The reply should hold only the lines from the one with "is not recorded." through the end of the data, each given exactly.

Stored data
↓↓↓
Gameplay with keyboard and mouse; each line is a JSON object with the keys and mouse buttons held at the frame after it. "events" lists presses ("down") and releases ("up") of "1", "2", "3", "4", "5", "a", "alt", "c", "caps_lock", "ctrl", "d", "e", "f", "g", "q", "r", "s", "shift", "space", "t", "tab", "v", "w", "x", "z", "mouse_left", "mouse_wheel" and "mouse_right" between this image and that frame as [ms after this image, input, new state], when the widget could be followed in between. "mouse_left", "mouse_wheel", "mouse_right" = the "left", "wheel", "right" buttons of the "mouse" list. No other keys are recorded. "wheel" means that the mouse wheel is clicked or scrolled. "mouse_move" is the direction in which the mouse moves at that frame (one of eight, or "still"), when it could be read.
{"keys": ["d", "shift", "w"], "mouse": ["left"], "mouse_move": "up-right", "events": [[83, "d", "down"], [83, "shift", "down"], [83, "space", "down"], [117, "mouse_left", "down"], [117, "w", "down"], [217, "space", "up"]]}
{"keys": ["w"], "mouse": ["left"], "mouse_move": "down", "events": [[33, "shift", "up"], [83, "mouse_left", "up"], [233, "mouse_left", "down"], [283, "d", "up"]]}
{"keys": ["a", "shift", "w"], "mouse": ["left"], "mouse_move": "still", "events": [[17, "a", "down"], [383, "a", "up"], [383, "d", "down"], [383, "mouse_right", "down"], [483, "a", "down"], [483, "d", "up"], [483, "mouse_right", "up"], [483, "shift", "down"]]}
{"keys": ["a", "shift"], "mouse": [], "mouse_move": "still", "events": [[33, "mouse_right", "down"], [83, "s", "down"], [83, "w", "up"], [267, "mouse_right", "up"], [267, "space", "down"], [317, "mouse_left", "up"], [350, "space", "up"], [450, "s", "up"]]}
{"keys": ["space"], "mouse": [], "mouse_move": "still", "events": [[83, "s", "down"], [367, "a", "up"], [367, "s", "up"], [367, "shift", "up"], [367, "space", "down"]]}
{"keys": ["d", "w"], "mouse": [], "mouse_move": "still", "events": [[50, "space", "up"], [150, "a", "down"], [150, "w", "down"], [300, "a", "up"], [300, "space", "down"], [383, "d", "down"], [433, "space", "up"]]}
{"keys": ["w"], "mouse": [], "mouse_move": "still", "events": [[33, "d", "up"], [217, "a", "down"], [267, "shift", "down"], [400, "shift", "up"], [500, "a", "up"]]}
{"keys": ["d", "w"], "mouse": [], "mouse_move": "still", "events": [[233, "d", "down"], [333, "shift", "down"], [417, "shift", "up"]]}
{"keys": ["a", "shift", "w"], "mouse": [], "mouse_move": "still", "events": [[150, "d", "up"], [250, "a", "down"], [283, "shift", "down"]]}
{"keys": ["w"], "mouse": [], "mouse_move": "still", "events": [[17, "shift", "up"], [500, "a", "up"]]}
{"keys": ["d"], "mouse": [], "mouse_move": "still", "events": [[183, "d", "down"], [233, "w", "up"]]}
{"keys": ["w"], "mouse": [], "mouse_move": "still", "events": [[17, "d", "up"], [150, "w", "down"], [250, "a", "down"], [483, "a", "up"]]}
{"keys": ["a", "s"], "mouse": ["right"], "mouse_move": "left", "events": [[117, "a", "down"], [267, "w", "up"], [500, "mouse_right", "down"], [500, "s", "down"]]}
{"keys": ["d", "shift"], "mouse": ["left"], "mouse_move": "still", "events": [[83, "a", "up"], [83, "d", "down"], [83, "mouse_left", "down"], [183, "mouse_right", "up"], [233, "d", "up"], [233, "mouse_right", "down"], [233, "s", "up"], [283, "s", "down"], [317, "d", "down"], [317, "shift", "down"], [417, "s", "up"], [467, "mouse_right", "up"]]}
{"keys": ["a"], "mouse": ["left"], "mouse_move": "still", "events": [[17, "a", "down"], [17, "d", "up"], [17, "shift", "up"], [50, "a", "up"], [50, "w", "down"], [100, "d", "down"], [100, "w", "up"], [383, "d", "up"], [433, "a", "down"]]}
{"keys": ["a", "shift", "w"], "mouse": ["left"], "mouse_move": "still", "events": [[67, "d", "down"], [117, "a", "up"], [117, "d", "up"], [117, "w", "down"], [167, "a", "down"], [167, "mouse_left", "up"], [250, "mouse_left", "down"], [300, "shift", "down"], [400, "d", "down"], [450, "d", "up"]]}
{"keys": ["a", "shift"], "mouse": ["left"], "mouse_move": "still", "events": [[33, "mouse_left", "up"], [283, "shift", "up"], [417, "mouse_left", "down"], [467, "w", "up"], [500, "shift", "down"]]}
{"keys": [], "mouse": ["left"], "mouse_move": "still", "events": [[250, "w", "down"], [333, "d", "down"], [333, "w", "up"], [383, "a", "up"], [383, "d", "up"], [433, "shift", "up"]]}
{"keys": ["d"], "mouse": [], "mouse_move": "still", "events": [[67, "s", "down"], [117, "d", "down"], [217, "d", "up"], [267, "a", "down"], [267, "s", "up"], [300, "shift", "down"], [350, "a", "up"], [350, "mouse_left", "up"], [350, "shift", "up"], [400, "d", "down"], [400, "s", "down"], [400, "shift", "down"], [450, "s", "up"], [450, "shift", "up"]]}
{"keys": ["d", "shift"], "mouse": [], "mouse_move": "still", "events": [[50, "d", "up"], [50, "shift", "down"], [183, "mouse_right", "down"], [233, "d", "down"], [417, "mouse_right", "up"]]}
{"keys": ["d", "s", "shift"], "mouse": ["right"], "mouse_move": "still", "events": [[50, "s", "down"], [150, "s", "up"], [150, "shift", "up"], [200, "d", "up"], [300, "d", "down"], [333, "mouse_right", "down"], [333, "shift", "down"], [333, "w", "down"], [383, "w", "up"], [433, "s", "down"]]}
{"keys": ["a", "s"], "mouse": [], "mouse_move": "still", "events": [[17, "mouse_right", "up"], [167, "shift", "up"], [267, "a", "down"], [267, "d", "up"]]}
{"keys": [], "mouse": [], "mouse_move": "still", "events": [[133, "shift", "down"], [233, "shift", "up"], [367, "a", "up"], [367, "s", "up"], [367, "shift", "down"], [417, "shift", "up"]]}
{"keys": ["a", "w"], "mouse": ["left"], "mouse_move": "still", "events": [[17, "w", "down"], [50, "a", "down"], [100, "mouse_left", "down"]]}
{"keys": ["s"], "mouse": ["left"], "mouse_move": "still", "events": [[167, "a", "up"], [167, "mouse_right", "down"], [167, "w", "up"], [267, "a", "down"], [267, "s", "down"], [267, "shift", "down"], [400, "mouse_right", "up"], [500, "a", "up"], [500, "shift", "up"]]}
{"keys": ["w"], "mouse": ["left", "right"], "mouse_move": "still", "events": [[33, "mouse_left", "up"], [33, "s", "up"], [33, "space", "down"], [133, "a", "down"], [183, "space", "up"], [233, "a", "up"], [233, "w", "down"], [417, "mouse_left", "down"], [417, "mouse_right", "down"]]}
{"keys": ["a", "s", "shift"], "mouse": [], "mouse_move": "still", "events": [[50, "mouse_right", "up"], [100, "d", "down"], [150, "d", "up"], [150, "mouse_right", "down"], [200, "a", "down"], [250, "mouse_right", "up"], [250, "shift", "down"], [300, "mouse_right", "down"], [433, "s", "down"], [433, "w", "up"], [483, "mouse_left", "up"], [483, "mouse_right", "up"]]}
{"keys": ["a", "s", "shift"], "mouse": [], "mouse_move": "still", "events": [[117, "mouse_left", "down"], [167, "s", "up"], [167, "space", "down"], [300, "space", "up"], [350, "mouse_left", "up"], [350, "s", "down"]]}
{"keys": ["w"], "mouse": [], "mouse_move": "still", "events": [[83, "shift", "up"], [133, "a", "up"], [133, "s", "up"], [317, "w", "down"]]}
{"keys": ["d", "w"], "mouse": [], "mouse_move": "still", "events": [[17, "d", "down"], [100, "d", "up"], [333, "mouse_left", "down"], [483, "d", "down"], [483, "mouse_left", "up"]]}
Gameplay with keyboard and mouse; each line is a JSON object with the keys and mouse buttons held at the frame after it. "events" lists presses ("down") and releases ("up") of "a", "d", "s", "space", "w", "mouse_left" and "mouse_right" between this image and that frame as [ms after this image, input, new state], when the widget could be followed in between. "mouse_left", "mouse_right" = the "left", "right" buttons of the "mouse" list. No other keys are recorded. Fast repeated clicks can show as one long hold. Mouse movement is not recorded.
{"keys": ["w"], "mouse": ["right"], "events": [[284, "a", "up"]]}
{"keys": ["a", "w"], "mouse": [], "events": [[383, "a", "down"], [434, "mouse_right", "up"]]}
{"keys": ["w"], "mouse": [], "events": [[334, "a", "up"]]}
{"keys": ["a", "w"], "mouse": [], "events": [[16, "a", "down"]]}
↑↑↑
## Answer for this exercise
Gameplay with keyboard and mouse; each line is a JSON object with the keys and mouse buttons held at the frame after it. "events" lists presses ("down") and releases ("up") of "a", "d", "s", "space", "w", "mouse_left" and "mouse_right" between this image and that frame as [ms after this image, input, new state], when the widget could be followed in between. "mouse_left", "mouse_right" = the "left", "right" buttons of the "mouse" list. No other keys are recorded. Fast repeated clicks can show as one long hold. Mouse movement is not recorded.
{"keys": ["w"], "mouse": ["right"], "events": [[284, "a", "up"]]}
{"keys": ["a", "w"], "mouse": [], "events": [[383, "a", "down"], [434, "mouse_right", "up"]]}
{"keys": ["w"], "mouse": [], "events": [[334, "a", "up"]]}
{"keys": ["a", "w"], "mouse": [], "events": [[16, "a", "down"]]}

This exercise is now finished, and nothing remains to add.